§ **WHAT IS NEEDED**
Write out the data exactly from its first line onward, ending with the line in which "emergency room physicians, they" appears.

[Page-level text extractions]
┌──

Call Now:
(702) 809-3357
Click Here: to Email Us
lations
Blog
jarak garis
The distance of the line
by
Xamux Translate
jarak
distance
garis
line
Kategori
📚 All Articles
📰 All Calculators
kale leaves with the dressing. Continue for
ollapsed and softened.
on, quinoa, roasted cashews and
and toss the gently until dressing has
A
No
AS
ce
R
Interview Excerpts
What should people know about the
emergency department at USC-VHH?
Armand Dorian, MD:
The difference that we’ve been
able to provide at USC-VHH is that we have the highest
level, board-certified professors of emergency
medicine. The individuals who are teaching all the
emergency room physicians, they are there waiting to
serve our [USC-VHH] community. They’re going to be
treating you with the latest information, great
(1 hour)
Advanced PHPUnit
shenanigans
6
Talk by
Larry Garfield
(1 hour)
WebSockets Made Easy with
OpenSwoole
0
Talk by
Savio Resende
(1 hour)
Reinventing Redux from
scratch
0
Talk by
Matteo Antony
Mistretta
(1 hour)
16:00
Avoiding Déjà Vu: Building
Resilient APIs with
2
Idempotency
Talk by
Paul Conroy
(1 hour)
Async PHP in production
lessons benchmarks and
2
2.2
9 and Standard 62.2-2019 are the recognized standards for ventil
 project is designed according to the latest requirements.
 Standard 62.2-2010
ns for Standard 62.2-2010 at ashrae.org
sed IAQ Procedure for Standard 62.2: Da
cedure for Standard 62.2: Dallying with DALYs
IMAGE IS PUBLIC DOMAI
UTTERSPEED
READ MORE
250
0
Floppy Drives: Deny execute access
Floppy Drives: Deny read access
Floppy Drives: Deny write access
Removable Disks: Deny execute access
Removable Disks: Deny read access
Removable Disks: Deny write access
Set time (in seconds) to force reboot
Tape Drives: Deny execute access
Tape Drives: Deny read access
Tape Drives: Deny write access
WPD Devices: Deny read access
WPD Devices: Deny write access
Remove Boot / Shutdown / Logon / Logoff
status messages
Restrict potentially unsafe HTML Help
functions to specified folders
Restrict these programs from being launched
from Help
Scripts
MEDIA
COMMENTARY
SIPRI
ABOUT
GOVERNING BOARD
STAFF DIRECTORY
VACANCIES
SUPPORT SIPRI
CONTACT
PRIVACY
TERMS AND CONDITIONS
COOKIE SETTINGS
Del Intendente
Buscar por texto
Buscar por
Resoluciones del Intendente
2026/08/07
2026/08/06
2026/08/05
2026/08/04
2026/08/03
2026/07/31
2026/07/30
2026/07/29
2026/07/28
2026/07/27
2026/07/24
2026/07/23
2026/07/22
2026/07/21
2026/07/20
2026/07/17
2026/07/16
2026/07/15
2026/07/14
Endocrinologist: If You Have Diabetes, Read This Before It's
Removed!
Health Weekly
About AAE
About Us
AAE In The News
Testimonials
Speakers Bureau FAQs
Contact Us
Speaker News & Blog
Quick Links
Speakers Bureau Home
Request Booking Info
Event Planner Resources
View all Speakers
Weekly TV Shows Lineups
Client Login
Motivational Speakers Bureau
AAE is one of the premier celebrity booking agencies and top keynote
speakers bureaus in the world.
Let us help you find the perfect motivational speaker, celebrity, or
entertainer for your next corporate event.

└──

§ **ANSWER TO THIS TASK**
Call Now:
(702) 809-3357
Click Here: to Email Us
lations
Blog
jarak garis
The distance of the line
by
Xamux Translate
jarak
distance
garis
line
Kategori
📚 All Articles
📰 All Calculators
kale leaves with the dressing. Continue for
ollapsed and softened.
on, quinoa, roasted cashews and
and toss the gently until dressing has
A
No
AS
ce
R
Interview Excerpts
What should people know about the
emergency department at USC-VHH?
Armand Dorian, MD:
The difference that we’ve been
able to provide at USC-VHH is that we have the highest
level, board-certified professors of emergency
medicine. The individuals who are teaching all the
emergency room physicians, they are there waiting to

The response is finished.